Per questo credo sia necessario inaugurare un decennio dedicato alla cura: cura delle relazioni reciproche, cura dei territori, cura degli spazi pubblici delle città.
Questo bisogno di cura parte dalla consapevolezza che vadano riviste molte priorità. Alexander Langer già trent’anni fa parlava di conversione ecologica come orizzonte complesso da considerare e a cui prepararci e disporci con persuasione. La conversione infatti non riguarda solo l’agricoltura, l’industria e il nostro abitare le città, ma prima di tutto il nostro modo di stare nel mondo. Oggi l’educazione ecologica non può prescindere da un’attenzione agli spazi e questa attenzione si non può che fondarsi sull’accorgerci che viviamo tutti nello stesso pianeta, nella stessa casa, e che questa casa sta bruciando.
Per la prima volta la salute ha prevalso sull’economia
Nelle settimane di clausura domestica della scorsa primavera, per la prima volta da quando il modo di produzione e accumulazione capitalista è penetrato in ogni angolo della terra, per qualche settimana l’economia è stata messa in secondo piano dalle urgenti necessità della salute pubblica. Un piccolo spiraglio si è aperto e ci ha mostrato che, per sopravvivere in quasi otto miliardi di persone sull’unico pianeta che abbiamo, siamo costretti a ripensare a una scala dei valori e a comportamenti pubblici e privati che ci stanno portando alla catastrofe.
Se questo è vero è evidente che alla scuola e noi insegnanti si apra una prospettiva di compiti enormi da praticare e introno a cui ricercare.

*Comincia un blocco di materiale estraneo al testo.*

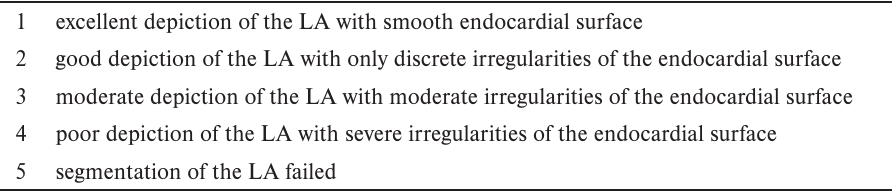
Table 2. Visual data quality on 5-point scale.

Se non ci lasciamo spaventare, dobbiamo ammettere che si apre una prospettiva affascinante per bambine e bambini, ragazze e ragazzi e per noi tutti, perché dobbiamo sperimentare quelli che a me piace chiamare “curricoli dell’incertezza”, curricoli capaci cioè di portare nella ricerca e nello studio il paradigma della complessità, perché dobbiamo imparare tutte e tutti cose che ancora nessuno sa, immaginando un mondo da ripensare a fondo, come da decenni auspica l’approccio ecologico e sistemico alla conoscenza.
Questo straordinario compito di realtà va affrontato con determinazione e insieme con umiltà perché viviamo nell’incertezza e dobbiamo costruire la strada camminando.
La scuola ha un bisogno vitale di spazi da cercare dentro e fuori dalle sue mura perché ha bisogno di far vivere in quegli spazi l’ascolto reciproco, il dialogo e tutte le forme oggi possibili di partecipazione. Ha anche bisogno di collaborazioni inedite perché da sola non ce la fa, quando agisce nel deserto culturale di troppi nostri quartieri e zone interne. Occorre costruire legami generativi con le amministrazioni locali, le Asl, le associazioni di volontariato sociale e del terzo settore, cominciando a tenere le scuole aperte tutto il giorno per ospitare molteplici attività di educazione formale e non formale.
Non è facile, ma dobbiamo metterci tutto il nostro impegno a partire dai luoghi in cui c’è più bisogno di istruzione, cultura e partecipazione democratica.